Where the line containing "such good hosts." appears below, start there and repeat each line exactly to the end. Leave the pictures out.
======== Data for the task ========
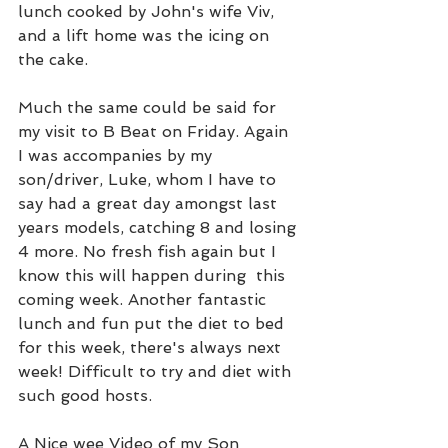
lunch cooked by John's wife Viv, 
and a lift home was the icing on 
the cake.   
Much the same could be said for 
my visit to B Beat on Friday. Again 
I was accompanies by my 
son/driver, Luke, whom I have to 
say had a great day amongst last 
years models, catching 8 and losing 
4 more. No fresh fish again but I 
know this will happen during  this 
coming week. Another fantastic 
lunch and fun put the diet to bed 
for this week, there's always next 
week! Difficult to try and diet with 
such good hosts.
A Nice wee Video of my Son 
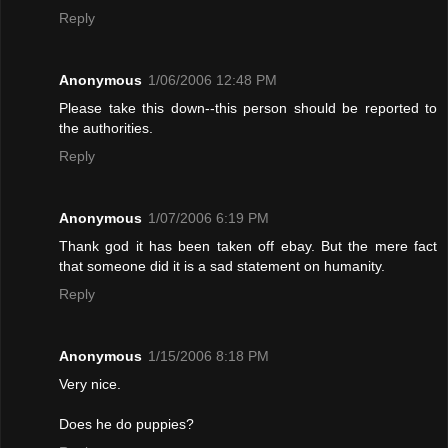
Reply
Anonymous
1/06/2006 12:48 PM
Please take this down--this person should be reported to
the authorities.
Reply
Anonymous
1/07/2006 6:19 PM
Thank god it has been taken off ebay. But the mere fact
that someone did it is a sad statement on humanity.
Reply
Anonymous
1/15/2006 8:18 PM
Very nice.
Does he do puppies?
========
# Task answer
such good hosts.
A Nice wee Video of my Son 
Reply
Anonymous
1/06/2006 12:48 PM
Please take this down--this person should be reported to
the authorities.
Reply
Anonymous
1/07/2006 6:19 PM
Thank god it has been taken off ebay. But the mere fact
that someone did it is a sad statement on humanity.
Reply
Anonymous
1/15/2006 8:18 PM
Very nice.
Does he do puppies?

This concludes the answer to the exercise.